◆ **What this task involves**
Once the line with "type=move; before=brownish mug;" is found in the entries below, print it and each following line exactly, stopping after the line with "type=delete; before=potted plant;"; print nothing else.

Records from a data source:

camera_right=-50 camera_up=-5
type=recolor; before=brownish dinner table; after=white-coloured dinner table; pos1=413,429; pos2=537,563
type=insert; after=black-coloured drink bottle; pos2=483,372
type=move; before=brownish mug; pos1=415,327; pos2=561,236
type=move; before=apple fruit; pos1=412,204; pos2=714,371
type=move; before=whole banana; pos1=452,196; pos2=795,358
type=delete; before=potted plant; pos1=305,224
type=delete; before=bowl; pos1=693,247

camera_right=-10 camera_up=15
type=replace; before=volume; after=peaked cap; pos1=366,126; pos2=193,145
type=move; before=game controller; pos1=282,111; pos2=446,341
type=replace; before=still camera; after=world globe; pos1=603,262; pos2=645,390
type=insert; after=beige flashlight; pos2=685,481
...
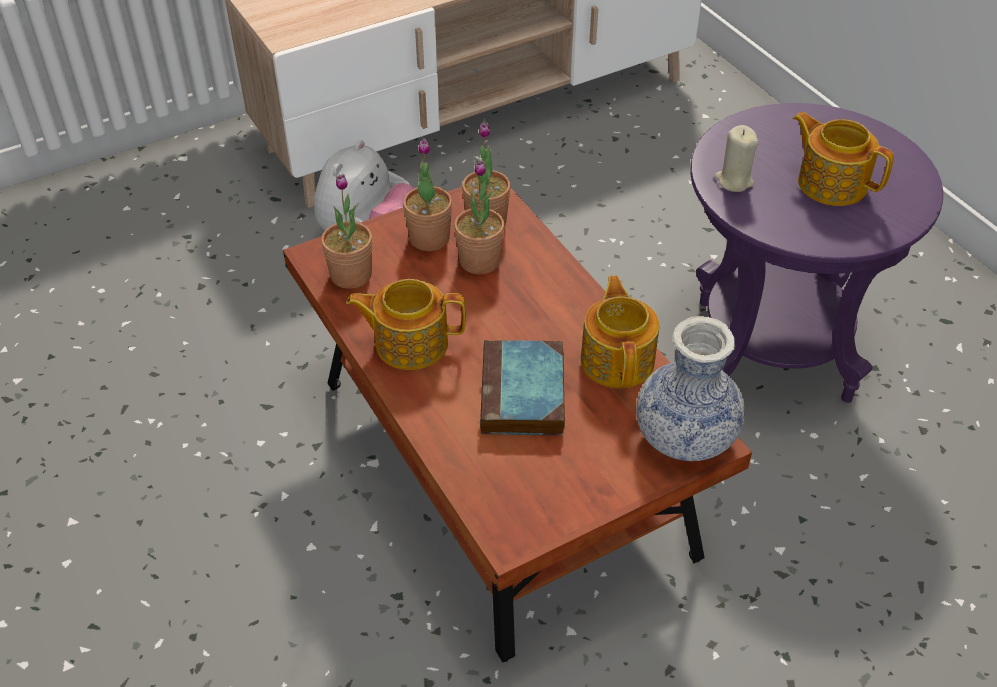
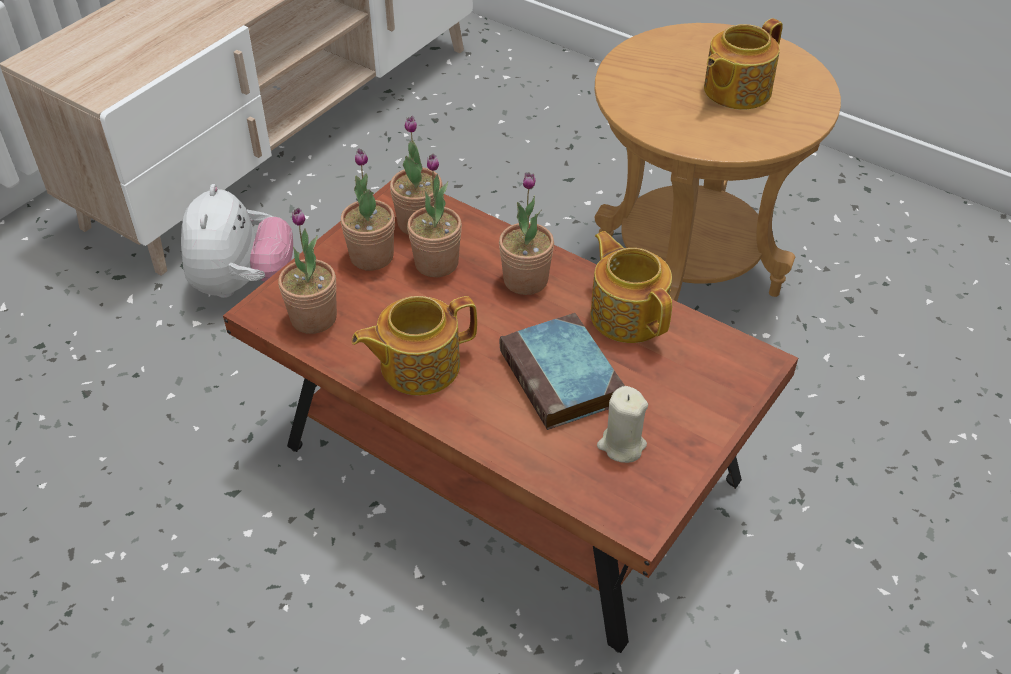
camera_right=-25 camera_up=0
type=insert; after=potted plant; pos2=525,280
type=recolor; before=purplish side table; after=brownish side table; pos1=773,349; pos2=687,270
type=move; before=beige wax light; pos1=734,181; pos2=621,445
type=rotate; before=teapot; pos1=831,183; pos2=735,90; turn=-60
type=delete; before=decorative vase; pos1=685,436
* * *
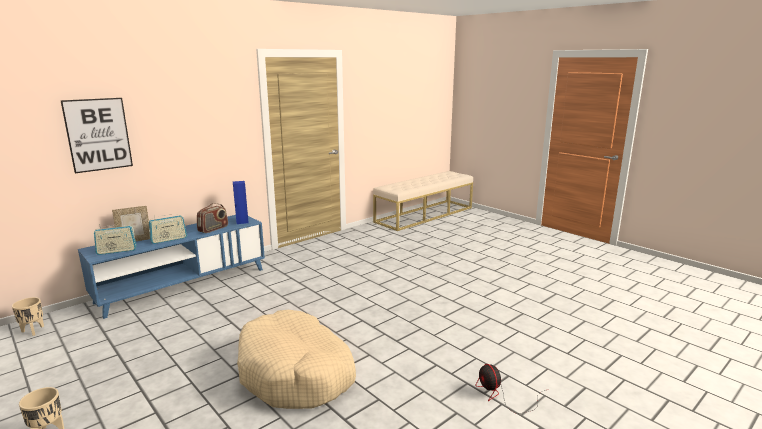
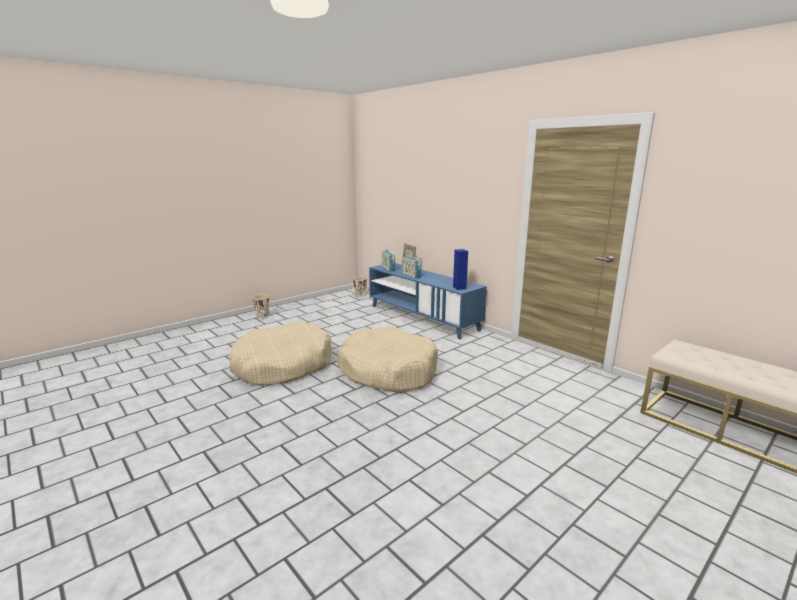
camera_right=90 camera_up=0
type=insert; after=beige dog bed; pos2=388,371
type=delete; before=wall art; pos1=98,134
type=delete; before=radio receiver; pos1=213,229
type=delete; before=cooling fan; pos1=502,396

◆ **Task output**
type=move; before=brownish mug; pos1=415,327; pos2=561,236
type=move; before=apple fruit; pos1=412,204; pos2=714,371
type=move; before=whole banana; pos1=452,196; pos2=795,358
type=delete; before=potted plant; pos1=305,224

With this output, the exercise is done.